Critics, including the Republican-controlled U.S. Congress, say the FDA could greatly speed approvals without endangering U.S. consumers. In fact, they argue, restricting access to worthy devices may pose a greater risk to public health. Recently passed legislation could streamline FDA approvals somewhat but not enough to significantly close the approval gap with Europe, most observers agree.
For the most part, European authorities stick to judgments about device safety and manufacturing quality and leave effectiveness decisions to clinicians' choice. Doctors won't use a device that's ineffective for long, the reasoning goes.
A European governmental review, conducted by one country but valid throughout the EC, is usually completed in a matter of months and requires little clinical data.
The U.S. approval lag also affects European companies trying to export to America, still the largest device market. But at least one European manufacturer has a philosophical take on the disparity.
"In the U.S. you're more oriented toward the safety of the patients, whereas Europeans are more oriented toward the innovation of the device," says Eric Simon, president and chief executive of EDAP-TMS, a Paris-based maker of minimally invasive devices for treating urological disease.

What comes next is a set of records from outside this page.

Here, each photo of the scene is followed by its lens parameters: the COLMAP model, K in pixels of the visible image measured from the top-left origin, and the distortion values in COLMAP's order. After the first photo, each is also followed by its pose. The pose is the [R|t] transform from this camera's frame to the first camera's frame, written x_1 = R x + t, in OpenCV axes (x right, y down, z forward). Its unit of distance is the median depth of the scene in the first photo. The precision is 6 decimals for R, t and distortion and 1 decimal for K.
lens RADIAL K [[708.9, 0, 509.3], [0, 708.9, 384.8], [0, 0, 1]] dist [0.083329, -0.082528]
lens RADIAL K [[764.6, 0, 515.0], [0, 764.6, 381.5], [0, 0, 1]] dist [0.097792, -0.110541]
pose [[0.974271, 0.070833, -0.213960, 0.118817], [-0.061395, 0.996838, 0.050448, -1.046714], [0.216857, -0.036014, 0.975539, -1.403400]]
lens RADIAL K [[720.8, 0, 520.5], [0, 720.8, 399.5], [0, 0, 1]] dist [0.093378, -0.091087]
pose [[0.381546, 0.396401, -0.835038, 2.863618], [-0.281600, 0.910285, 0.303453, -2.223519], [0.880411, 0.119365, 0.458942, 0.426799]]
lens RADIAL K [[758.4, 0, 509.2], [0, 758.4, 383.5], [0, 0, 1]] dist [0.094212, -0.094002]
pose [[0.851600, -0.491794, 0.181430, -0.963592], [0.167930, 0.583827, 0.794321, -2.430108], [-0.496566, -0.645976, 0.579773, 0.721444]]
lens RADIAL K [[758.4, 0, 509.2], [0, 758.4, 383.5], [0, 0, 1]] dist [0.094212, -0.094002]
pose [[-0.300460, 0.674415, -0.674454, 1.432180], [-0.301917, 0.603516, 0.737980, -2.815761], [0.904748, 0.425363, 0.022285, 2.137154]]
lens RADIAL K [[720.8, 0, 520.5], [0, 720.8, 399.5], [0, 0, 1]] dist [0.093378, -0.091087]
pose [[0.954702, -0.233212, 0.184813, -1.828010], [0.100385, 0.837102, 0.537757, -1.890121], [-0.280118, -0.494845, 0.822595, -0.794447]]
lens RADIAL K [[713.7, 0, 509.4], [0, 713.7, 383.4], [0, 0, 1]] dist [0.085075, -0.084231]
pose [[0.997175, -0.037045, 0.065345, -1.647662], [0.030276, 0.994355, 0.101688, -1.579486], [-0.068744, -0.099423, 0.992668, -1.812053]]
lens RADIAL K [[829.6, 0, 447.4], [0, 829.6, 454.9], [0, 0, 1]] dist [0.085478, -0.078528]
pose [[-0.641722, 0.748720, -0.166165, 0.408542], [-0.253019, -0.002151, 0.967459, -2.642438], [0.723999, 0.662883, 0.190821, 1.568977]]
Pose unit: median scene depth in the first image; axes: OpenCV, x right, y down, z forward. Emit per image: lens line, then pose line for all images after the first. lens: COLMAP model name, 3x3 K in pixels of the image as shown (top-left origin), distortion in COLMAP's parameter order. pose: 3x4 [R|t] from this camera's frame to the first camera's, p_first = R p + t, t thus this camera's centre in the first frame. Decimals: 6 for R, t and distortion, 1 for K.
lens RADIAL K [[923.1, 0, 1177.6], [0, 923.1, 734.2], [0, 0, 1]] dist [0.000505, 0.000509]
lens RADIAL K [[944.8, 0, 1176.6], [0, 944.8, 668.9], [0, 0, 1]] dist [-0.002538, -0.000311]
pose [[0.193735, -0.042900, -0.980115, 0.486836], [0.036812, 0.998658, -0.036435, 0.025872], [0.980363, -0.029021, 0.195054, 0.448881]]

In Europe, Simon adds, patients are less likely to sue if something goes wrong and are also more comfortable with clinical risks. Those differences are expressed in the different regulatory approaches, he says.
As long as the approval gap persists, American clinicians and healthcare administrators can only gaze longingly at Europe as a window to the future.
"A purchasing agent could look at what our next generation products are . . . and see how they're really working," says John Miller, chief financial officer at Arterial Vascular Engineering, a Santa Rosa, California-based maker of stents.
Since it went to market in 1994, the company has sold more than 160,000 coronary stents-all outside the U.S. In Europe, Arterial Vascular Engineering claims a 30% share of the nearly $550 million market, placing it at the top of the fractious heap of stent firms, according to the company and some analysts. In contrast, only 330 U.S. patients have had Arterial's stents implanted, Miller says. Those few were part of the company's clinical studies to support an application filed with the FDA in August.
Until recently, U.S. interventional cardiologists have been in the grip of Johnson & Johnson, whose Palmaz-Schatz stent got FDA approval in 1994 and has dominated the U.S. with 90%-plus market share.
That wasn't difficult because until this summer Johnson & Johnson, New Brunswick, New Jersey, had a domestic duopoly with Cook Group, Bloomington, Indiana, whose stent has limited FDA approval and has garnered only modest clinical interest.
But in the past few months, two other U.S. heavyweights have broken into their home market. Minneapolis, Minnesota-based Medtronic in June and Guidant in October won FDA approval for stents they have sold in Europe for years.
Now industry observers predict the reversal of Johnson & Johnson's stent fortunes in Europe will be replayed on the U.S. stage. On the Continent, Johnson & Johnson's stent share has fallen from No. 1 to No. 4 or No. 5, analysts report.
"Stents are a great example of a market that developed much more rapidly in Europe than the U.S. and is clearly a preview of the kinds of technology U.S. clinicians will be interested in," says Rick Wise, a medical technology analyst at Bear, Stearns & Co., a New York investment bank.
"Clinical practice with stents in Europe is one year to two years ahead of the U.S.," Wise wrote in a recent report.
The lingering gap has created stent envy among U.S. physicians, who only now are poised to get access to the devices they've heard about for years. "U.S. doctors," Wise says, "are thirsting after them."